Adhesion molecules can pick white cells out of blood as they float by. These white cells, called monocytes and macrophages, destroy invading microbes like viruses and bacteria. The first step in getting them to the site of an infection involves a union with an adhesion molecule.

Apparently, there is a harmful side to this healing process. In some people, sticky white cells get stuck between the blood vessel lining and the layer of muscles behind the lining. They start building what are called foam cells, which become collection points for oxidized low-density cholesterol, clumps of blood platelets, decaying muscle cells, fibrous tissue, and even hard calcium deposits. This arterial refuse then causes raised patches, or plaques, that disrupt, then block, flow of blood.

A Clear Warning

The longer inflammation is at work, the greater the risk of heart attack. "The predictive value of increased ICAM-1 levels didn't appear until two to four years into our nine-year followup," Ridker reported in the British medical journal Lancet. "During years four to eight, the effect became more prominent."

The kind of warnings provided by relatively high levels of ICAM-1 and C-reactive protein "should motivate people to take risk factors they can control more seriously," Ridker adds. Some scientists speculate that benefits of lowering high cholesterol levels and elevated blood pressure, not smoking, exercising, and eating properly could be substantially greater for people with elevated inflammation than for those without it.

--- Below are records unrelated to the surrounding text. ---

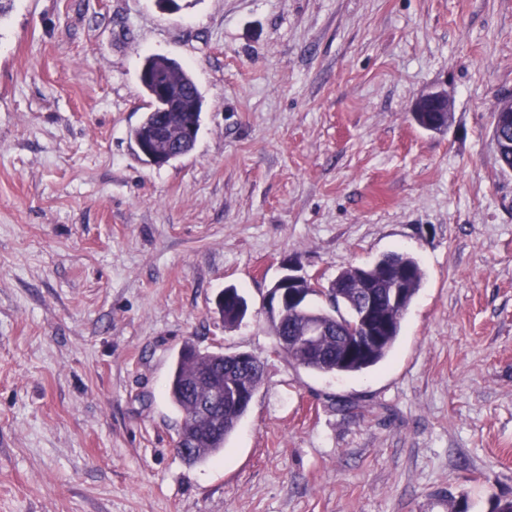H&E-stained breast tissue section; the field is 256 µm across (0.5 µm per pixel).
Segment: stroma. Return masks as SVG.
<instances>
[{
  "instance_id": "stroma-1",
  "label": "stroma",
  "mask_w": 512,
  "mask_h": 512,
  "mask_svg": "<svg viewBox=\"0 0 512 512\" xmlns=\"http://www.w3.org/2000/svg\"><path fill=\"white\" fill-rule=\"evenodd\" d=\"M9 0L0 15V512H469L512 500V0ZM204 99L191 152L130 131L146 56ZM448 94L429 131L421 94ZM404 253L363 372L274 355L266 295ZM246 298L225 328L216 298ZM263 381L220 456L175 450L185 343ZM169 137V128L166 124L157 126L150 134L149 138L142 141L138 145L140 155L148 161V164L161 167L173 161L171 152L165 151L163 153L156 152L153 149L154 144L160 141H167ZM391 272L390 275H399L407 285L406 302L403 306H391L392 304H401L405 298V283L402 279H390V289L387 297H383L380 303L381 309L391 325L390 336H384L380 345H378L369 357L362 359H346L342 360L339 354H336L335 348L339 336L348 333L350 325H346L336 321V332L333 328L331 337L326 340L327 350L323 354H311L307 351L296 350L288 356V359L298 366L304 367L311 371L321 373L336 374H354L374 367L383 361L397 339L400 333L401 321L404 313L410 306L416 296L423 281V271L419 262L403 253L391 252Z\"/></svg>"
}]
</instances>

"An aspirin every other day provides an inexpensive defense against blood clotting and inflammation," Ridker notes. "We're also excited about new cholesterol-lowering drugs such as pravastatin (Pravachol)."

Drugs have been developed at Harvard and elsewhere to prevent adhesion molecules and white cells from sticking together. Such agents block sites on the white cells where the adhesion molecules dock.

"We hope the results of our research will spur further investigation of these experimental drugs," Ridker says.

Meanwhile, he and his colleagues are trying to answer some basic questions. What starts the smoldering inflammation? They are checking the blood of the physicians in their study for evidence of chronic viruses, bacteria, and other microbes like Chlamydia pneumoniae.

If these infectious microbes aren't responsible for the heart-stopping buildups, what is? One suspect is cytokines, molecules that transmit signals among cells and direct the traffic of white cells to infection sites. "If cytokines are overactive, perhaps we can use drugs already available to slow their activity," Ridker speculates.

To help support such research, Ridker has just been awarded a $900,000, three-year grant from the National Heart, Lung, and Blood Institute.